Chart understanding data:
☆ ☆ ☆ ☆
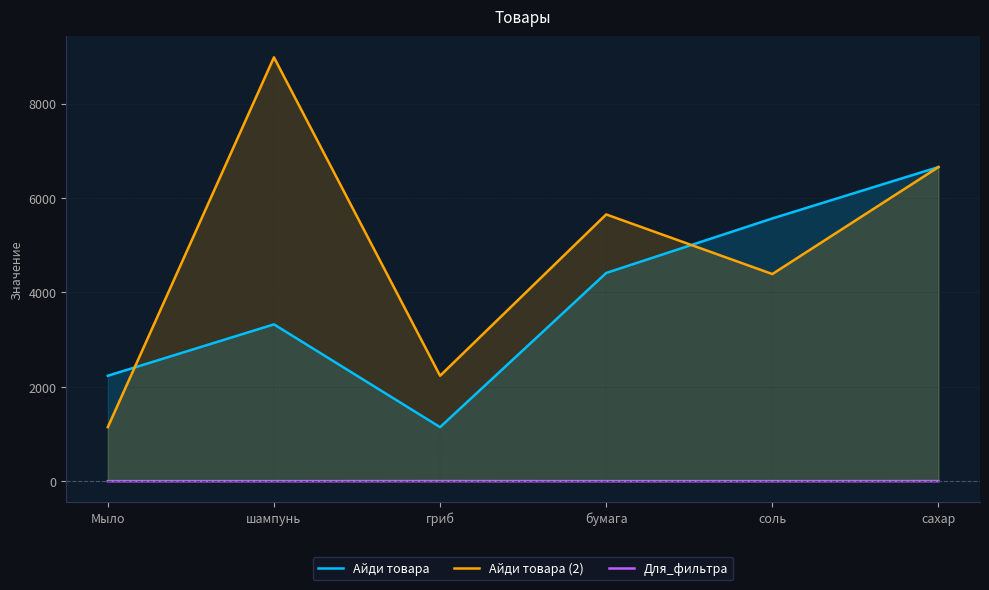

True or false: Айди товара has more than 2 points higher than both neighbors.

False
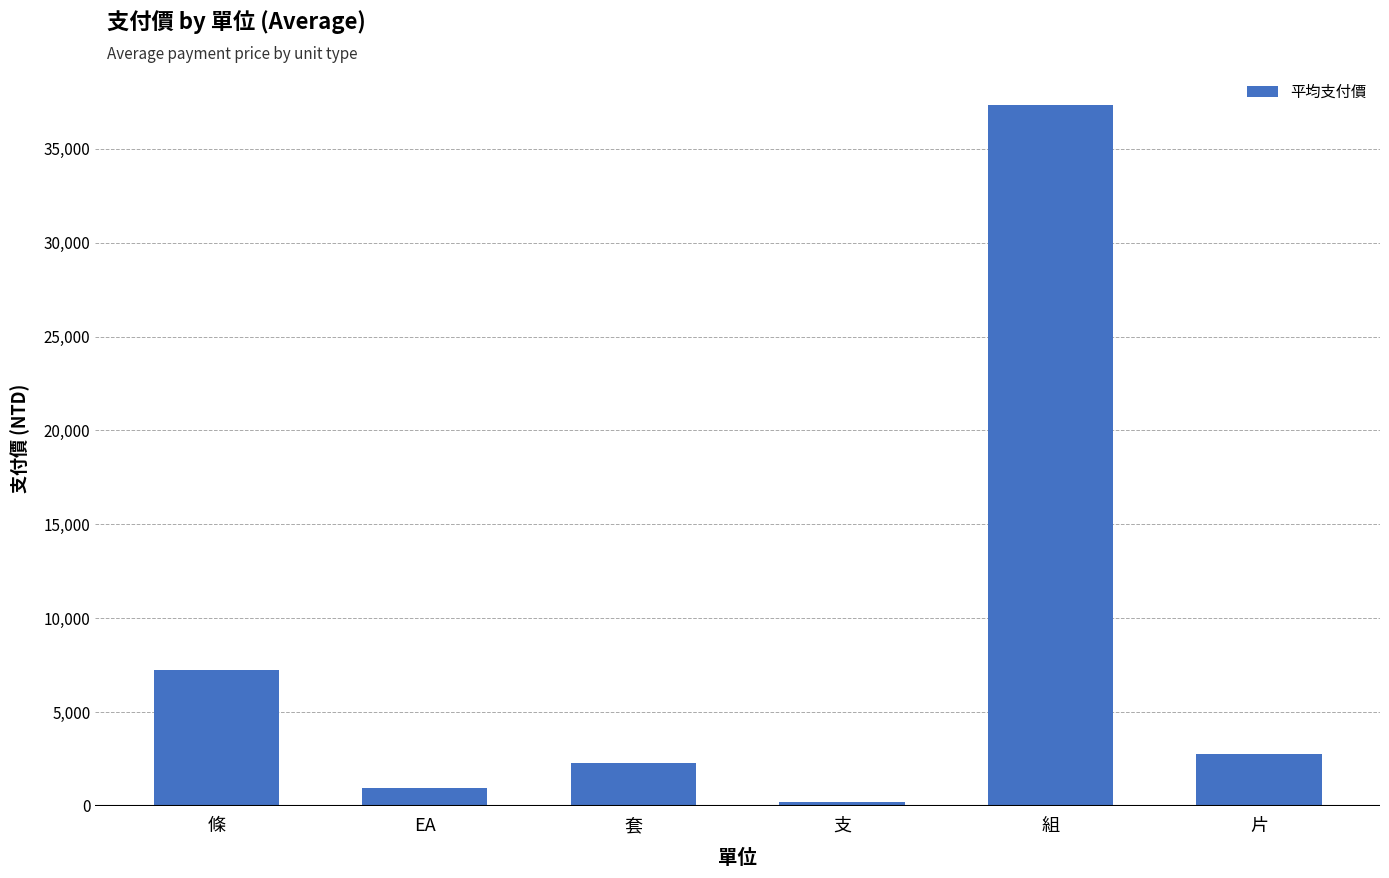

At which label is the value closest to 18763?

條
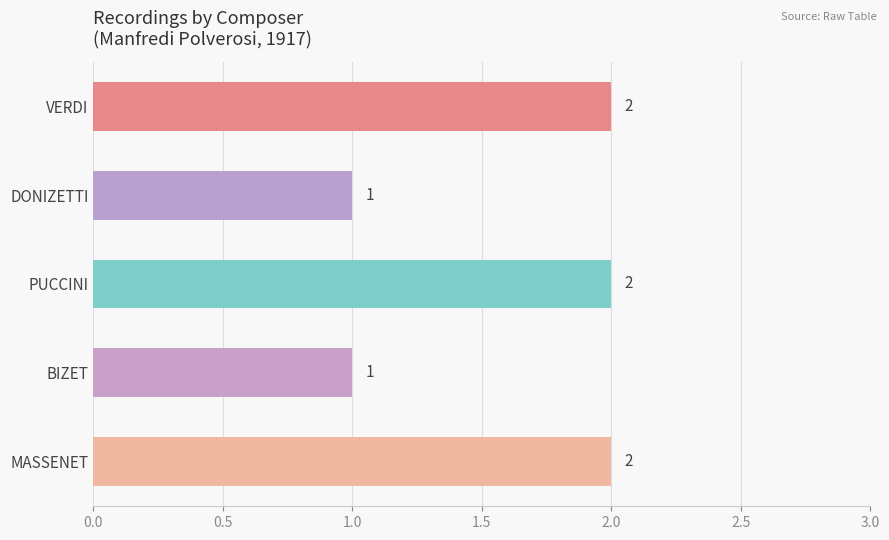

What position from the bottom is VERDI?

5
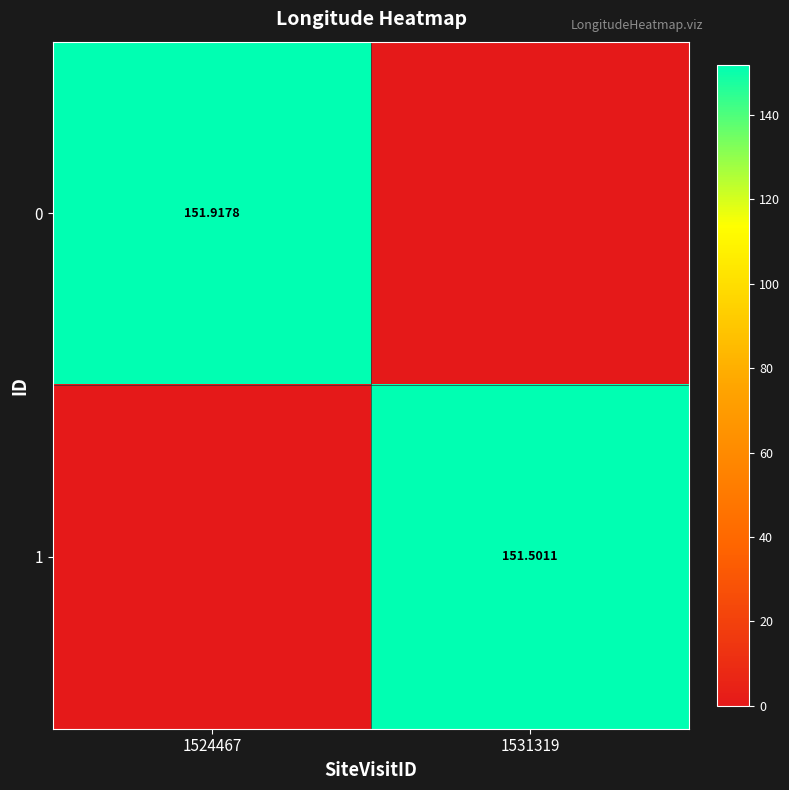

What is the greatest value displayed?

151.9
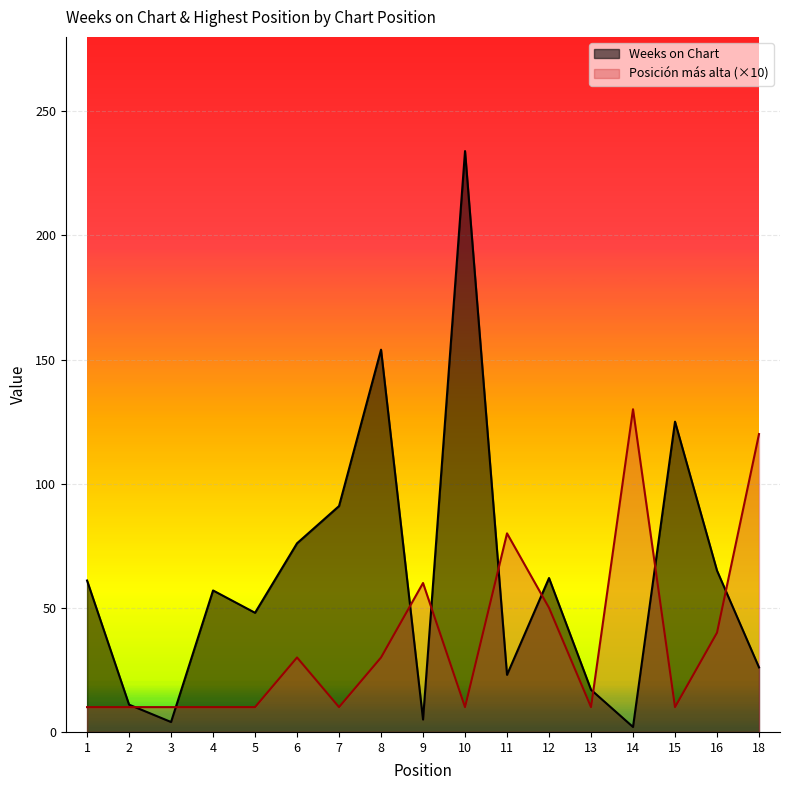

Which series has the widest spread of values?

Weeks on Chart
☆ ☆ ☆ ☆
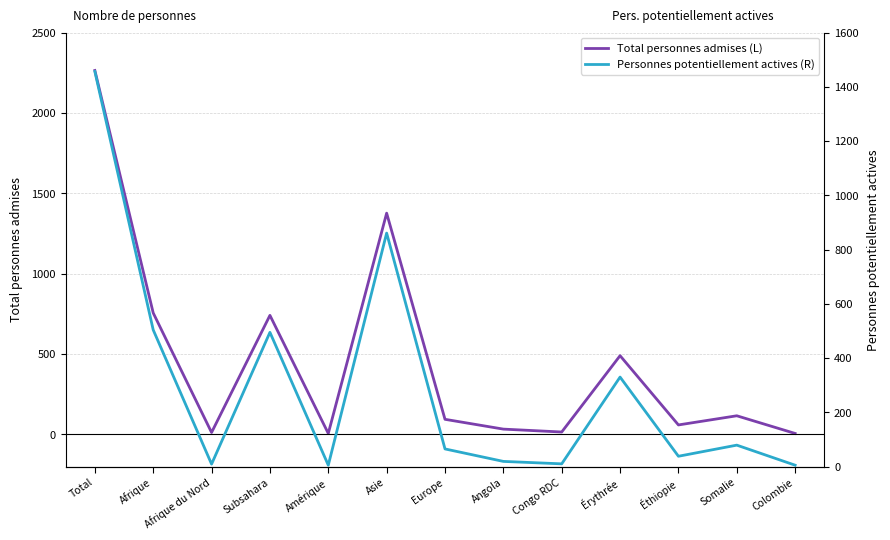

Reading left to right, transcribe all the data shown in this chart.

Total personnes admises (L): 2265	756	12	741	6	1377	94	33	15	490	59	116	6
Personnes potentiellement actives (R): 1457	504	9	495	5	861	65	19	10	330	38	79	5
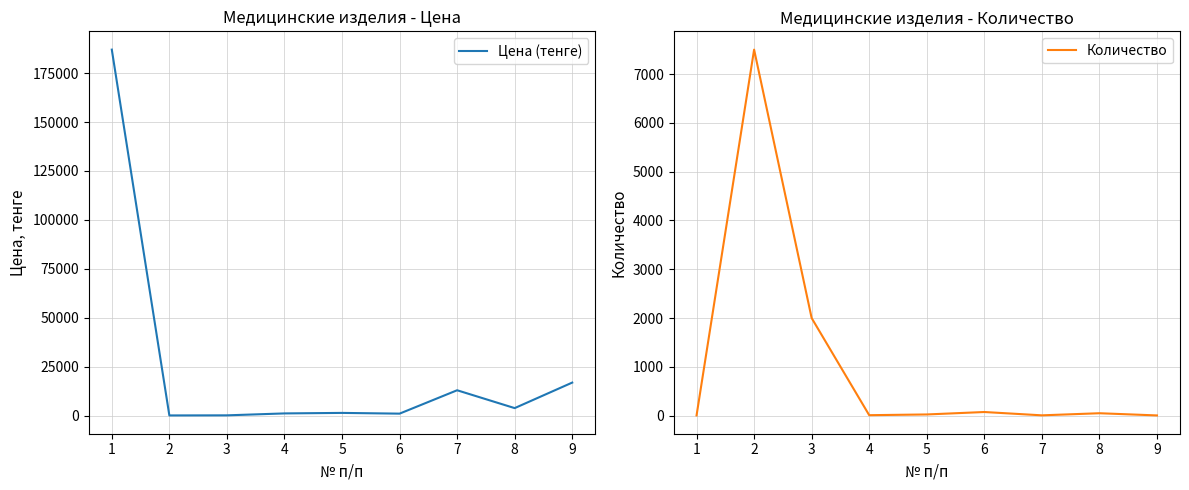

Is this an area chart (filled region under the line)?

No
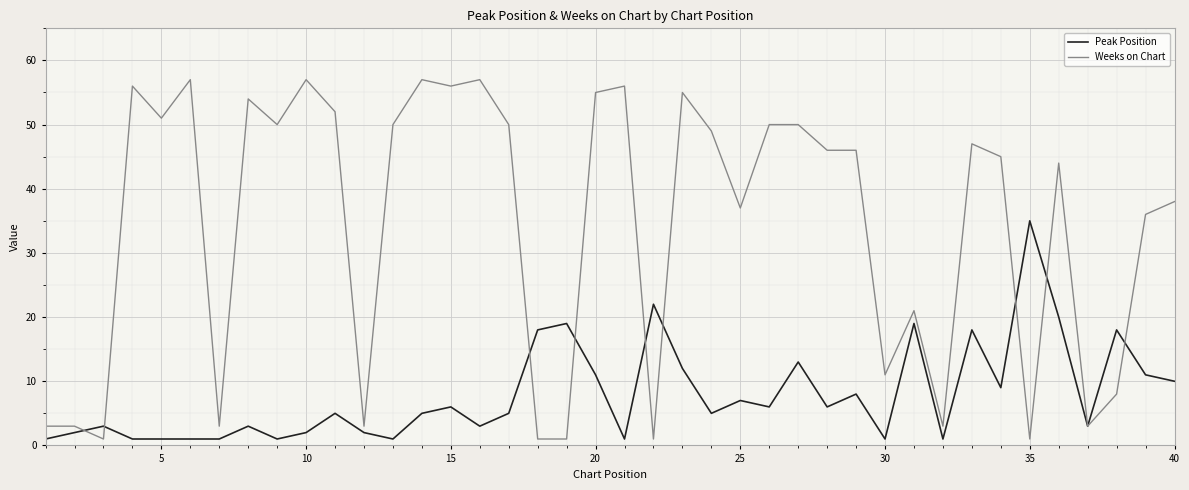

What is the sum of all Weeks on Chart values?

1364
☆ ☆ ☆ ☆
**TASK STATEMENT**
Report the number of lines in the data above that contain the string "values", treating uppercase and lowercase as different. Give only the number.

**WRITTEN SOLUTION**
2